Businesses Have Received New Bargaining Power
June 4, 2021
From June 3rd, small businesses, franchisees, and fuel retailers can use the Australian Competition & Consumer Commission’s (ACCC) class exemption for collective bargaining.
The first of its kind class exemption applies to businesses and independent contractors who form, or are members of, a bargaining group, and who each had turnover of less than $10 million in the financial year before the bargaining group was formed.
This then covers more than 98 per cent of Australian businesses. Under this current arrangement, small businesses and farmers can bargain with:
- their suppliers and processors
- eligible franchisees will be able to collectively negotiate with a franchisor, and
- eligible fuel retailers will be able to collectively negotiate with a fuel wholesaler.
While collective bargaining by small businesses does not generally harm competition, when competitors act together, they require some form of exemption to avoid the risk of breaching competition laws.
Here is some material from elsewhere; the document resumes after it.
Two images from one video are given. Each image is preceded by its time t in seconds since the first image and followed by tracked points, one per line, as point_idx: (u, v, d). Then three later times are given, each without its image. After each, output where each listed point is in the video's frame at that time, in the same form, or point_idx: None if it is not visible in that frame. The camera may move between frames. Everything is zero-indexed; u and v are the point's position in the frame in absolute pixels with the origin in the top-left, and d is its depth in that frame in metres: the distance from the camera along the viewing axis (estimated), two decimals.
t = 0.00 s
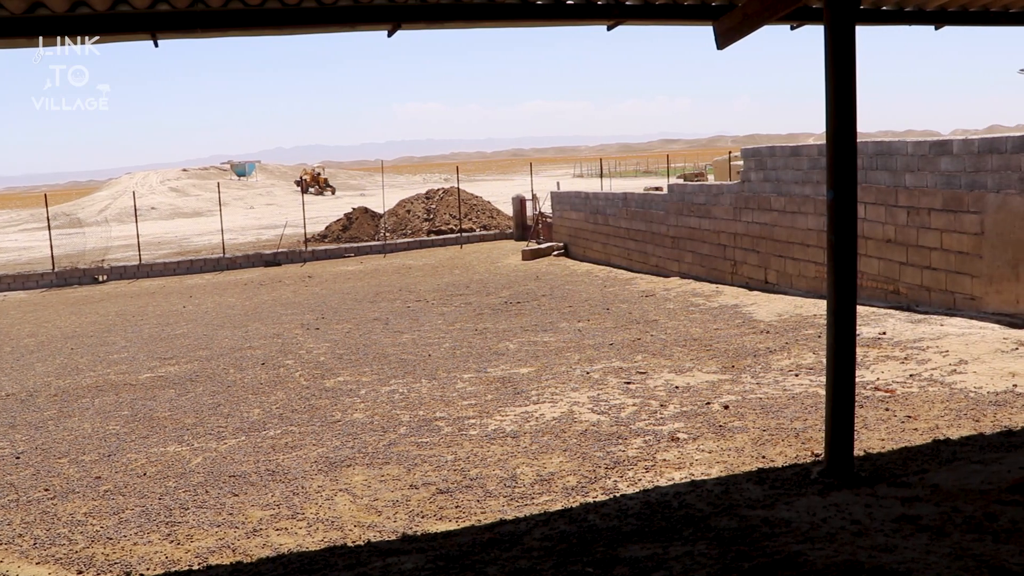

Previously, exemptions were only available case-by-case, through an ACCC ‘authorisation‘ or ‘notification‘. This new class exemption removes the need for most small businesses to use those processes.
The class exemption process is quicker and easier and allows eligible groups to obtain protection from competition law for bargaining free of charge, simply by providing a one-page notice to the ACCC.
This is wonderful news to kick start June! Not only will this class expectation increase levels of awareness among small businesses about the potential benefits of collective bargaining, but it will also improve the income levels of independent contractors.